***** Extrait

En effet, si les premières générations veulent, à tout moment, rejoindre leur pays d’origine et y passer tout leurs jours de repos, leurs enfants ne pensent qu’à passer des vacances dans d’autres pays du monde. Que cache le ballottement de la 3e génération ? Pourquoi ont-ils souvent besoin de changer et diversifier les destinations estivales ? Et qu’en est-il de leur patriotisme, est-il affecté par ces folles envies de découvertes de nouveaux horizons ? Décryptage d’une autre facette du conflit des générations.
La communauté marocaine résidant à l’étranger a presque doublé en effectif en l’espace de quinze ans, passant de 1.634.520 en 1992 à plus de 3.200.000 à fin 2007. L’Europe abrite plus de 80% des Marocains résidant à l’étranger, viennent après les pays arabes du Golfe avec 9%, puis l’Amérique du nord avec 6%.

**********

- **Défi A**
Répondez à ces questions d'après l'extrait.
(i) Que veulent faire les premières générations de leurs jours de repos ?
(ii) Combien de Marocains résidaient à l'étranger en 1992 ?
(iii) Quelle part des Marocains résidant à l'étranger vit en Europe ?
- **Défi B**
Recopiez, s'il vous plaît, un passage de l'extrait : commencez aux mots « La communauté marocaine » et arrêtez-vous après « nord avec 6%. ».
Seul l'extrait sert de source.

***** Matériaux rassemblés

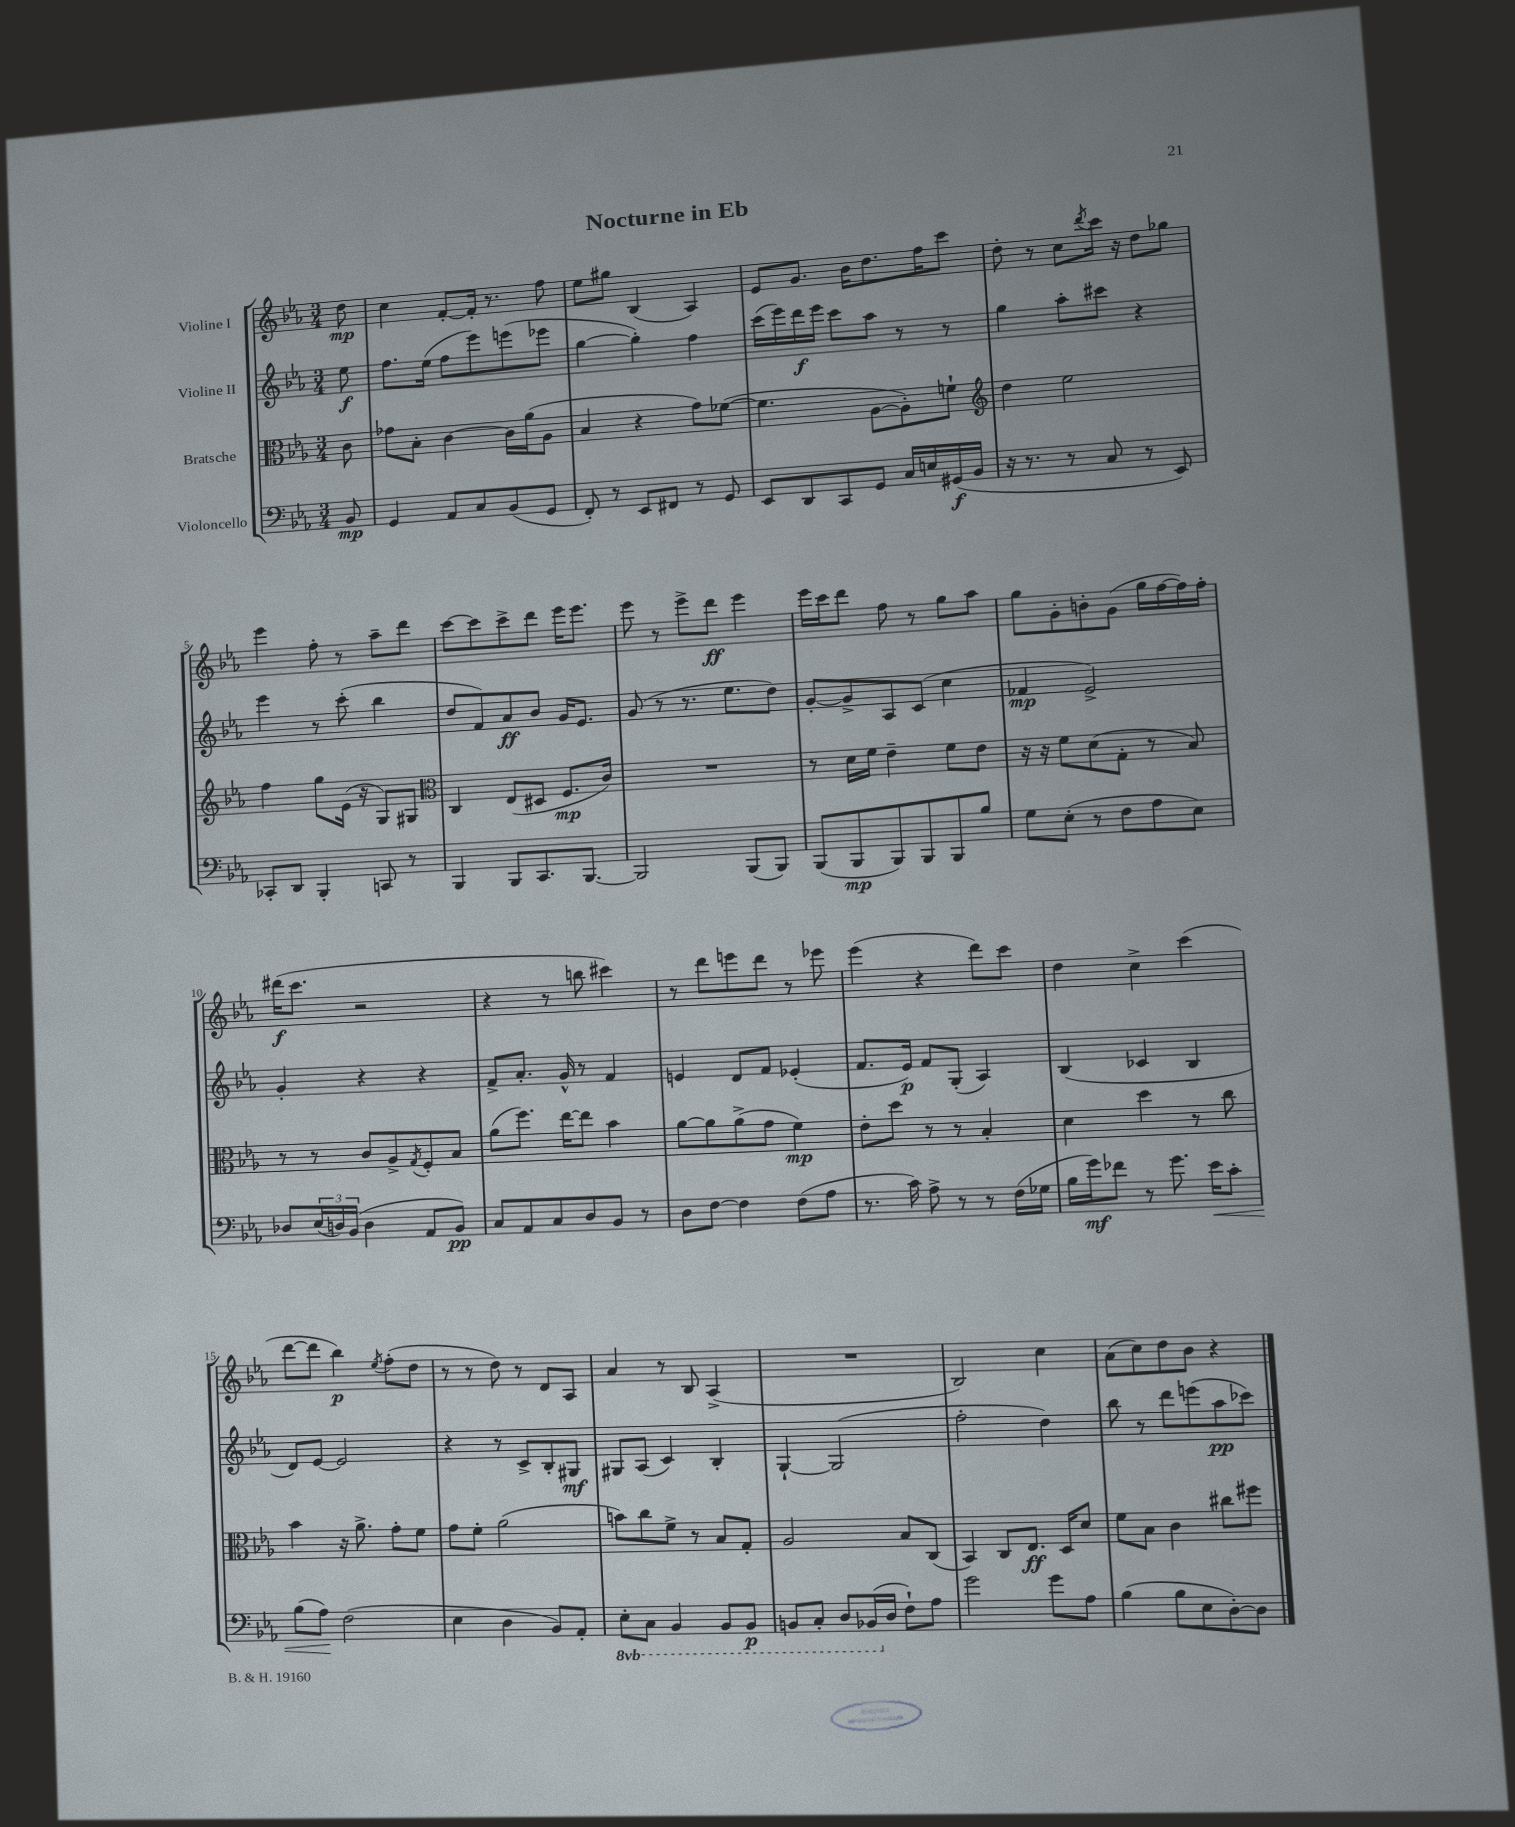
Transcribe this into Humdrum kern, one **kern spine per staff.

**********

- **Corrigé A**
(i) Rejoindre leur pays d'origine et y passer tous leurs jours de repos.
(ii) 1.634.520.
(iii) Plus de 80 %.

- **Corrigé B**
La communauté marocaine résidant à l’étranger a presque doublé en effectif en l’espace de quinze ans, passant de 1.634.520 en 1992 à plus de 3.200.000 à fin 2007. L’Europe abrite plus de 80% des Marocains résidant à l’étranger, viennent après les pays arabes du Golfe avec 9%, puis l’Amérique du nord avec 6%.